The Company will close Plant one in Mayodan, North Carolina and move its operations and offices to Plant three in nearby Madison, North Carolina, which is the Nylon division's largest facility with over one million square feet of production space. The Company expects that fewer than thirty current positions will be eliminated due to this move and that the majority of employees will be transferred from Plant one to Plant three. This move allows Unifi to centralize production between these two sites and increase the overall efficiency of the Nylon business unit operations. The move is expected to begin in September, with the majority of the process being completed by December 2005. The remainder of the process will be completed by March 2006.

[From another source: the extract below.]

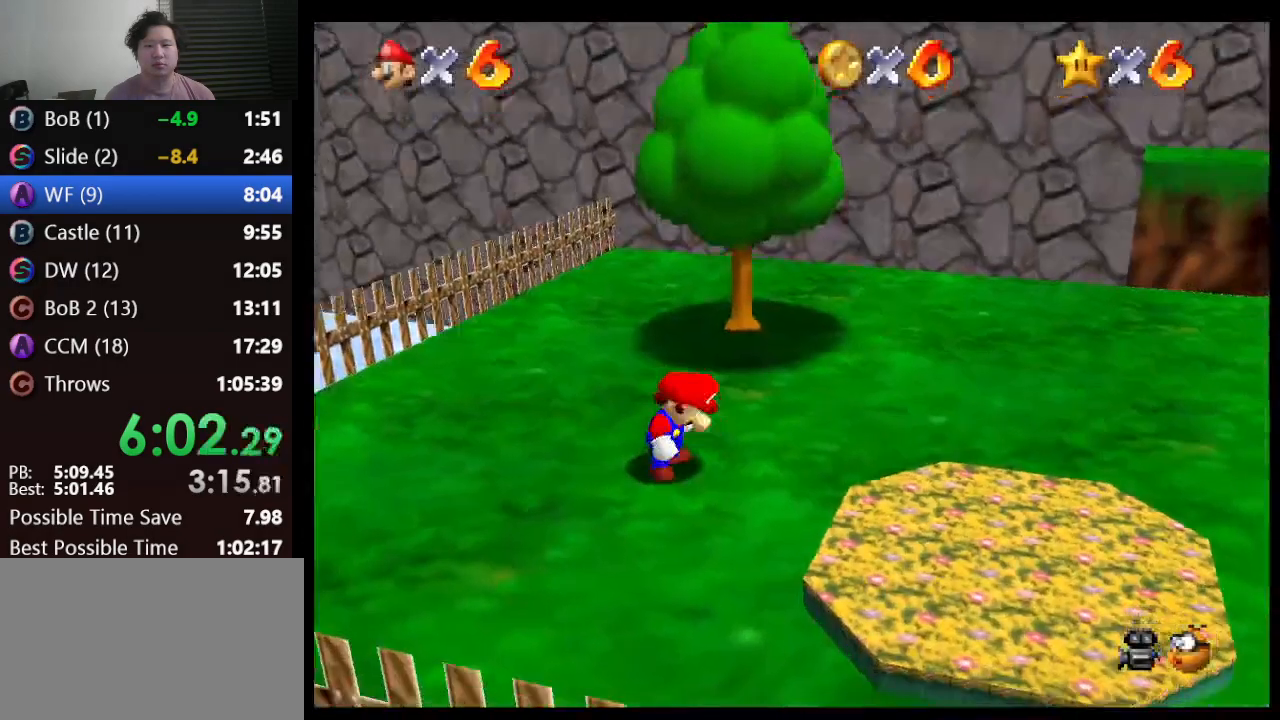
{"buttons": [], "left_stick": "up", "events": []}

In addition, the Company will move a small number of machines into Plant three to improve its capabilities. Moving costs associated with this relocation are estimated to be approximately six-hundred thousand dollars. The Company will spend approximately an additional two-hundred thousand dollars in capital expenditures to effectuate this change.

“While Unifi has made progress toward returning the Company to profitability over the past year, our work is still far from being finished, and we have not yet obtained our goal,” said Bill Lowe, Chief Operating Officer and CFO for Unifi. “Despite past efforts, the Nylon business unit has continued to report disappointing results over the past couple of years and operate in more facilities than the current business environment requires. We are also reviewing our product mix similar to our efforts last year in the polyester division and are considering other actions to improve the Nylon business. Unifi is committed to improving the health of the Nylon business and is taking these steps to improve its operations and increase its profitability.”

In keeping with Unifi's strategic plan to divest idle assets, the Company will put the Plant one building and its machines, along with a warehouse and its Central Distribution Center building, which are in close proximity, up for sale. The sale of these buildings is intended to reduce costs associated with maintaining nonessential assets and to generate cash for future investment in the business unit and the Company. The Company is in the process of valuing these assets on a “held for sale” basis and cannot determine at this time if it will be required to recognize a non-cash impairment charge as a result of this move.